## The task
State how many lines in the listing below contain the word "Using", with no other words.

## Dataset entries

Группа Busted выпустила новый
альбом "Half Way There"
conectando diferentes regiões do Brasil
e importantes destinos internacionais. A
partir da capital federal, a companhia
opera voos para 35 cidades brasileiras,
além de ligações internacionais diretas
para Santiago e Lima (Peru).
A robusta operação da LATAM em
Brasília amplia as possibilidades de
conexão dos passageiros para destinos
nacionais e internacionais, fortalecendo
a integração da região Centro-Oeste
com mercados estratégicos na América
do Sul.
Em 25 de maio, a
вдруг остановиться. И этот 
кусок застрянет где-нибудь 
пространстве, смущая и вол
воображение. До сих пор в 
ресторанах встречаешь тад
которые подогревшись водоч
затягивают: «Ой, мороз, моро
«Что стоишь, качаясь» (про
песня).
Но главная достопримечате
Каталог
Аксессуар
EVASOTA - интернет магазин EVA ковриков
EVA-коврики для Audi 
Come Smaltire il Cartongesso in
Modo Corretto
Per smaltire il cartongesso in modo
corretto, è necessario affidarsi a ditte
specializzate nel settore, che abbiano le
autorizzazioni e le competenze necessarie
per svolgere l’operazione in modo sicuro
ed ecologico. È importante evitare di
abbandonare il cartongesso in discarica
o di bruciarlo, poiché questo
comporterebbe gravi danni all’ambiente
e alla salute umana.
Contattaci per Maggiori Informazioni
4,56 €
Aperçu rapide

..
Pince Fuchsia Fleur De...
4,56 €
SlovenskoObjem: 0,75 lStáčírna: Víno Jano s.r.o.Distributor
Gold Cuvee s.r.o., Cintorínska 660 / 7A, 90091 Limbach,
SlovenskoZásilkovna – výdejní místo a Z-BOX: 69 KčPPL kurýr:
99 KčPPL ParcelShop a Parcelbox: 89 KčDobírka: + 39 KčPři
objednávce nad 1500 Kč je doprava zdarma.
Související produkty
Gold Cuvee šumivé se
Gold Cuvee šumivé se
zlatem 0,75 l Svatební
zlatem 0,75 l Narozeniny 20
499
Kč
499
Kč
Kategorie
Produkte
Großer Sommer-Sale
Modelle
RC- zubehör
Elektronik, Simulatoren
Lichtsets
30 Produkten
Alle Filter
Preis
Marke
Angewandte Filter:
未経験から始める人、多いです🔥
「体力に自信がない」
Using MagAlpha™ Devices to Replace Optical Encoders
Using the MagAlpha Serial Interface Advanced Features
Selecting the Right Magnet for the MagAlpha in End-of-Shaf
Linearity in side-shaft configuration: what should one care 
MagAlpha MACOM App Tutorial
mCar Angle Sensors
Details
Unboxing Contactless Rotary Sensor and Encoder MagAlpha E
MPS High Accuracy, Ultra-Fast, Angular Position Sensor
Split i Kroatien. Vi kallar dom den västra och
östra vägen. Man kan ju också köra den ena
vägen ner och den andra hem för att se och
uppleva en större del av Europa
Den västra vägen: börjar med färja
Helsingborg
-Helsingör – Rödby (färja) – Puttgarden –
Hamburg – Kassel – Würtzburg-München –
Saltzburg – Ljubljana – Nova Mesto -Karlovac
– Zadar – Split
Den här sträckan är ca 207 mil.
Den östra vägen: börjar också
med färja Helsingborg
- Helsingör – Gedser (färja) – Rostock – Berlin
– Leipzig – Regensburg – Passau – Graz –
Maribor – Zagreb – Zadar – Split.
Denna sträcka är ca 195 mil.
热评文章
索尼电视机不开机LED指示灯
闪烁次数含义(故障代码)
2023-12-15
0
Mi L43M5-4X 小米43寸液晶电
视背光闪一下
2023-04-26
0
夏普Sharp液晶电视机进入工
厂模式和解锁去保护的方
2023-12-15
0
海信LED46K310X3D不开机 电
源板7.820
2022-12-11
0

## Exercise result
2